- **TASK BRIEF**
Rename "locality" to "site" in everything from the line containing "collection date: 1985-08-23" down to the end of the records, and give those lines back otherwise unchanged.

--- Start of RECORDS FOR THE TASK ---

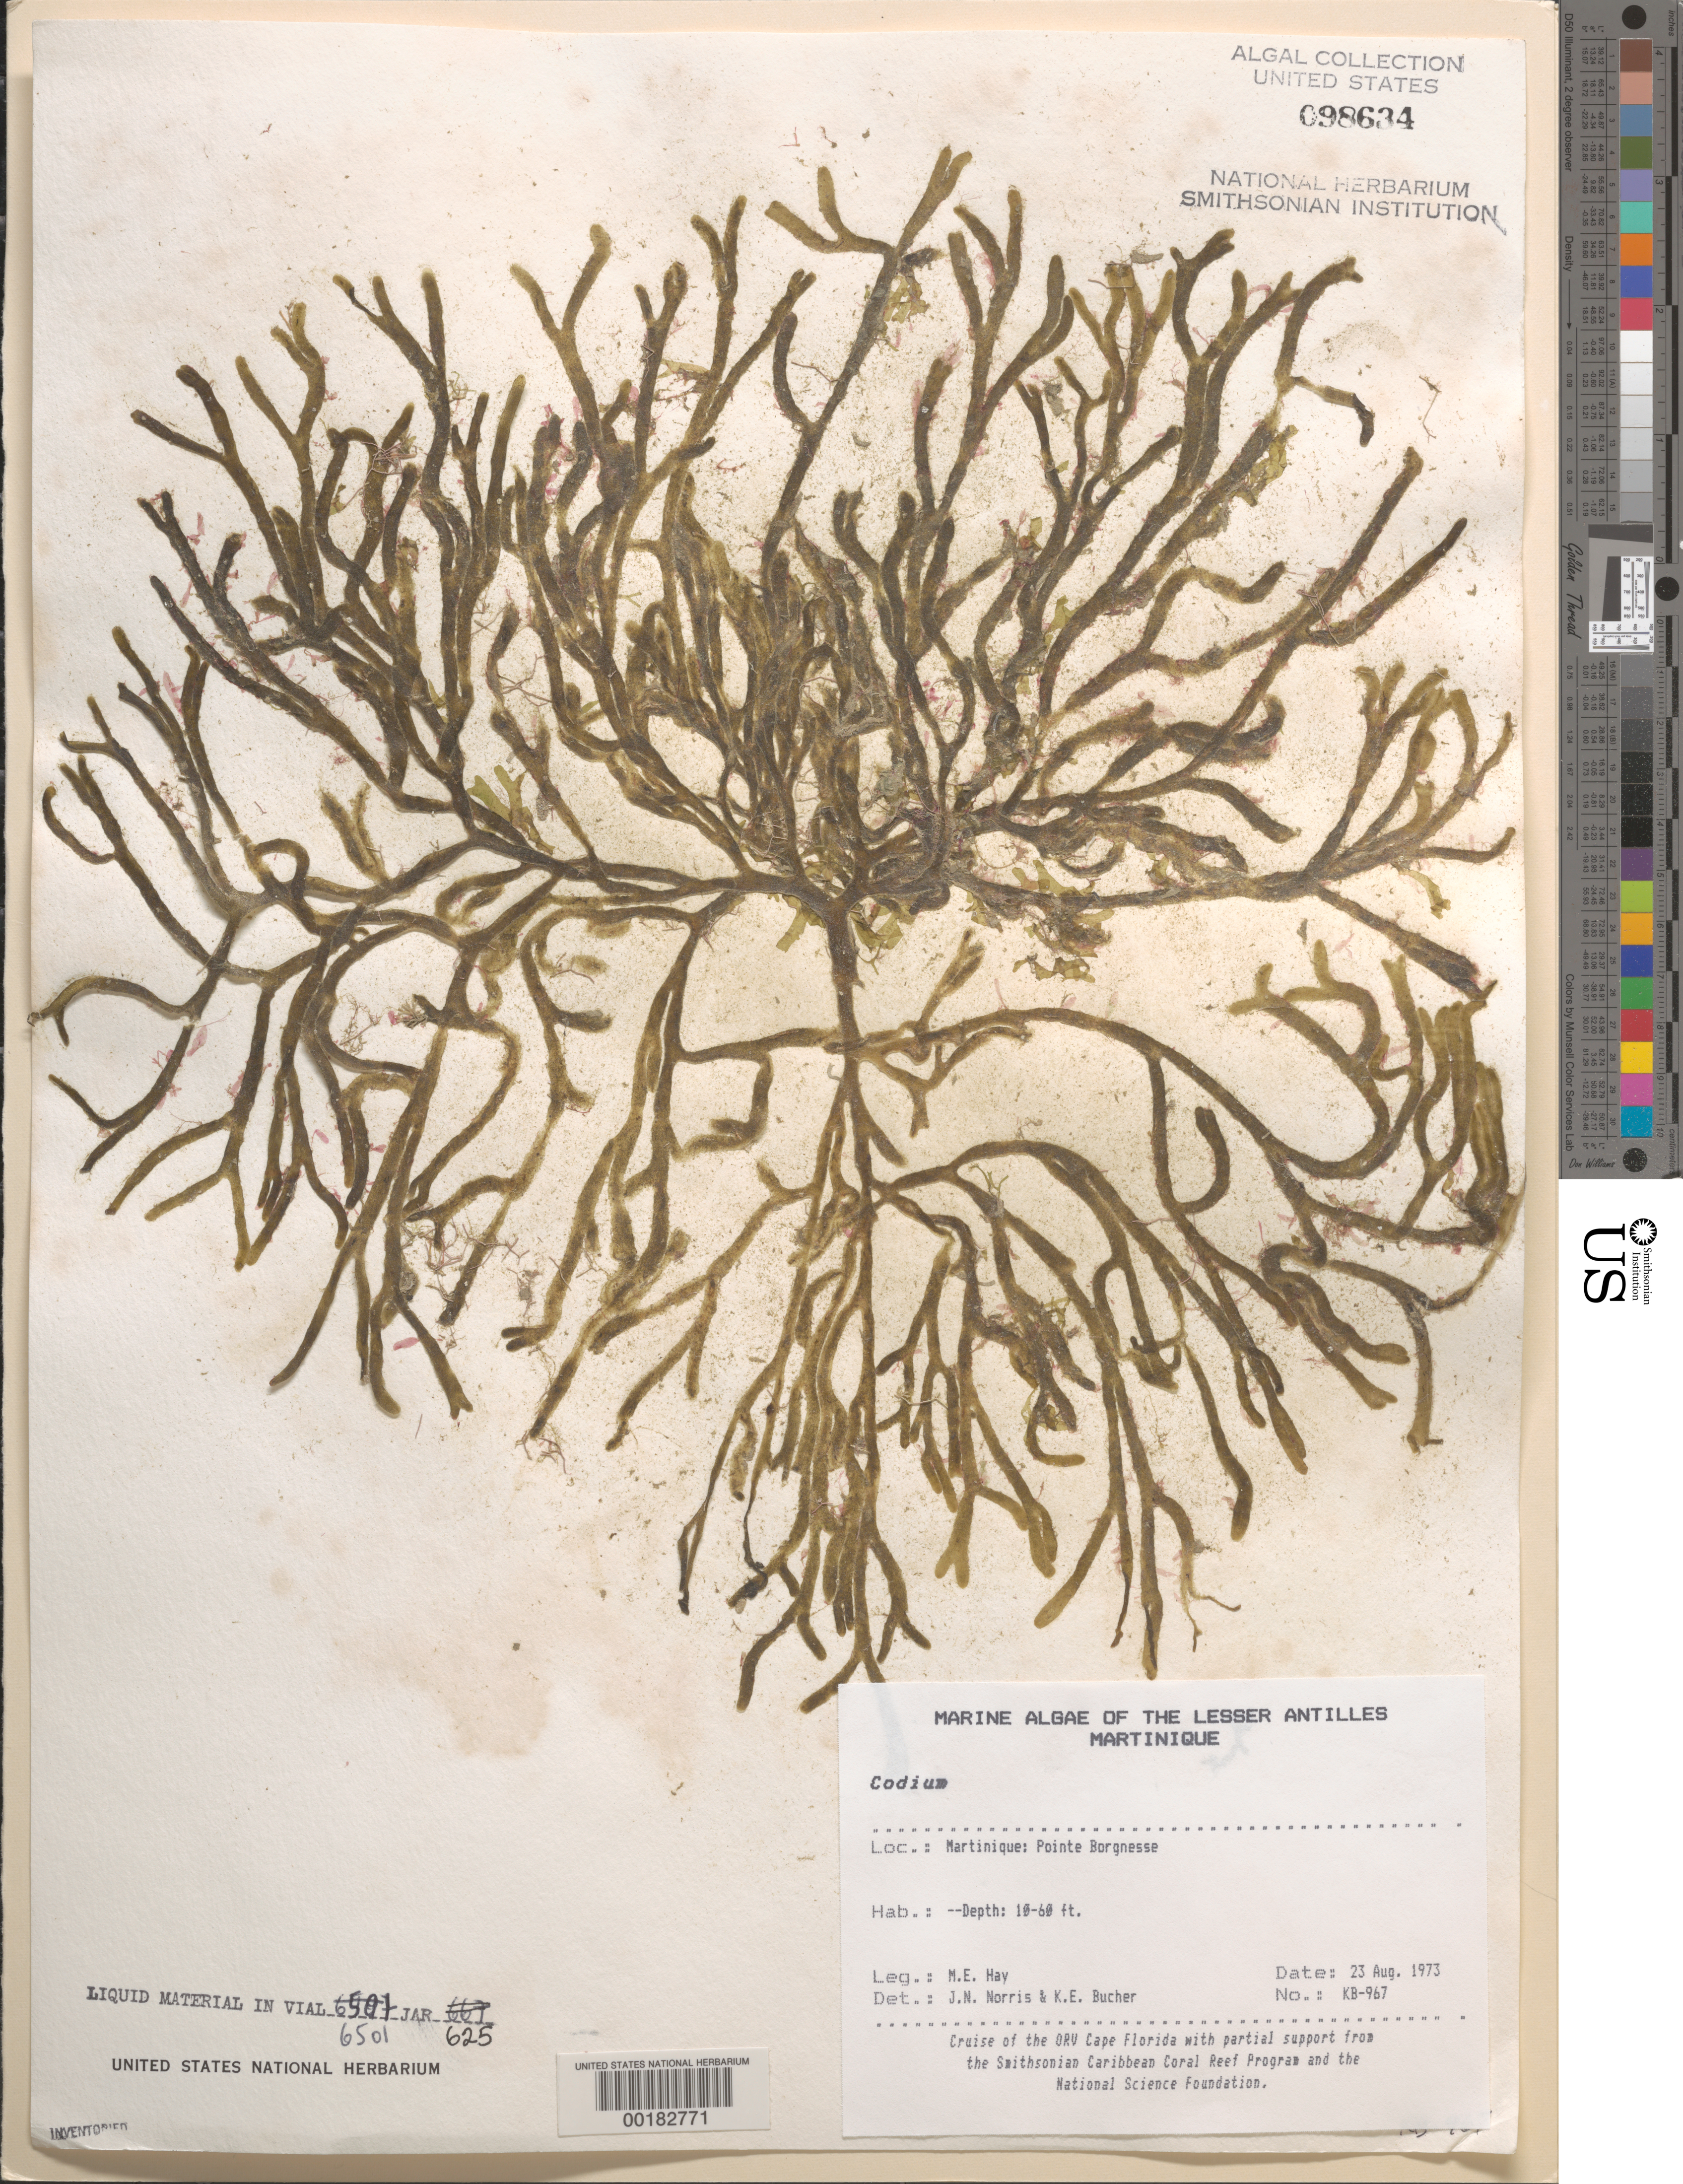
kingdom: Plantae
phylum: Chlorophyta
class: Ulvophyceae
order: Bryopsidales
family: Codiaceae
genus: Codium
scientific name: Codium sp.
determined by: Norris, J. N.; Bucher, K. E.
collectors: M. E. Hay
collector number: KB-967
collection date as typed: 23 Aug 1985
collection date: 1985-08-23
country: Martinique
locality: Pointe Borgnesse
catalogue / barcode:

--- End of RECORDS FOR THE TASK ---

- **TASK RESULT**
collection date: 1985-08-23
country: Martinique
site: Pointe Borgnesse
catalogue / barcode:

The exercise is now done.